Like the fireworks Nitram is obsessed with, there’s no telling how long the fuse will burn for or when exactly everything will go off. The framing throughout forces Nitram to the position of outsider looking in, staring out to waves, looking into reflections, into himself and even he doesn't understand how to feel better or exactly what’s wrong with him.
Kurzel’s choice to use his brother’s [Jed Kurzel’s] score sparingly paints Nitram’s family life with a blankness, a void that makes the scenes even more uncomfortable to watch. Though this isn’t to say that anything is one note or one dimensional, there are great moments of warmth in the film. No-one here is a caricature of any simple film trope. Everyone has the complexity and reality of character that lends Nitram a humdrum, down to earth feeling. It captures life in between bigger moments, the simple reality of existence.
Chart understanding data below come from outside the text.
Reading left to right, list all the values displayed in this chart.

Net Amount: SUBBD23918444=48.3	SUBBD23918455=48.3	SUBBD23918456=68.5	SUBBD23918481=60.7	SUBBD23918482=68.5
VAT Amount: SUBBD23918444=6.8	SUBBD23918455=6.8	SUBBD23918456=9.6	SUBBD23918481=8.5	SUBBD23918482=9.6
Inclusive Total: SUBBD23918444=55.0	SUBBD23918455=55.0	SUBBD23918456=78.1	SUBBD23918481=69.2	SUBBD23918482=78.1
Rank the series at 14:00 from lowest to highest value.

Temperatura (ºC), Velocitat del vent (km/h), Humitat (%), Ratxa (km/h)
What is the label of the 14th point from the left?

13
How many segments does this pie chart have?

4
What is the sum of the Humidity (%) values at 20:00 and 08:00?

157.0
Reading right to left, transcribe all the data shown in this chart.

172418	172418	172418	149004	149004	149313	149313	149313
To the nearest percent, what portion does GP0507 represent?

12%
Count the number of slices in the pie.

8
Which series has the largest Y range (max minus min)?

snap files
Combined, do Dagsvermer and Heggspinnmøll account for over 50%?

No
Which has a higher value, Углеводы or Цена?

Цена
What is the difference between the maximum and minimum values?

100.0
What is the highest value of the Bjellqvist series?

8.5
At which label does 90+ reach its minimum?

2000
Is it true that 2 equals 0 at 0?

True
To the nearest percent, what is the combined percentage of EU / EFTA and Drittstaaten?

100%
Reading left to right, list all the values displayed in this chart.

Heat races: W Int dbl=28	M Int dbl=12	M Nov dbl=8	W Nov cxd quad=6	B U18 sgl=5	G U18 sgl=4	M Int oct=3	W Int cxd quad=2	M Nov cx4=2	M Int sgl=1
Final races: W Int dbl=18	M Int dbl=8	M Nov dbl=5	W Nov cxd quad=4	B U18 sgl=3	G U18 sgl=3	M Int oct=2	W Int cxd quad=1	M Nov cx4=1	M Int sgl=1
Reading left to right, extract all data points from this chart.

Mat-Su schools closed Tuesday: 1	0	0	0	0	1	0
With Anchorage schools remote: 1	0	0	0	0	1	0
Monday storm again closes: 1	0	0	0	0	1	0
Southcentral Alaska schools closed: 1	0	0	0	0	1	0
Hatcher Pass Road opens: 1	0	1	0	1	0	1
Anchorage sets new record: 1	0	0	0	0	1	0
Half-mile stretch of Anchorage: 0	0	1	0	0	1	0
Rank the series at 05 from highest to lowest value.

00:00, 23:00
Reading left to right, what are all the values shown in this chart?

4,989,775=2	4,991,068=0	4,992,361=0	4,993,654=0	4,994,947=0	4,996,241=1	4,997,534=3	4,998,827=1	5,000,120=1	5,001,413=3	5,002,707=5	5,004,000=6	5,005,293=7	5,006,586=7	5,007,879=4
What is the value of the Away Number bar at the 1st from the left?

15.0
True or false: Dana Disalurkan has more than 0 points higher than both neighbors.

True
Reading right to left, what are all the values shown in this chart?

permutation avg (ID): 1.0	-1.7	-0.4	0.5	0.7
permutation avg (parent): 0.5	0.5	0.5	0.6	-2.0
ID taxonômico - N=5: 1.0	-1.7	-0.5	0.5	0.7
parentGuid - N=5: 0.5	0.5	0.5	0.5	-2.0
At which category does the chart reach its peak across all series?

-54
Anthony La Paglia as Nitram’s father or ‘Dad’ as he’s referred to in the credits, is particularly great. Portraying someone who’s trying his best to keep his family together while also struggling with his own frailties. I couldn't believe it was La Paglia, and Judy Davis as ‘Mum’ is cooly moving, someone who’s maybe long given up any hope and is trying hard not to give into how much easier that may be. Even Kurzel’s choice to call them Mum and Dad is telling, he wants no identity for them other than as film characters, not the real people.
There is an almost impossible to believe quality to the story that makes it all the more transcendent. A series of choices that puts the character on a path and we’re passengers, strapped in for the ride, fearfully waiting for him to hit the accelerator or the brakes, not knowing which is worse.
TL;DR why should I spend 1 hr 52 mins of my precious life watching this? Maybe not one for date night or if you’re feeling particularly delicate - Kurzel’s unflinching film takes us into the life of someone on the edge, who is mentally ill, and yet doesn't explain away any of his actions easily - really, truly powerful.
*Available for a small rental fee on Amazon, Apple, Google Play, YouTube and Sky Store.
Fact: Caleb Landry Jones won best actor at the Cannes Film Festival. You might also recognise him as the many times mentioned, seldom seen ‘Lewis,’ from Breaking Bad - the best friend of Walter Jnr.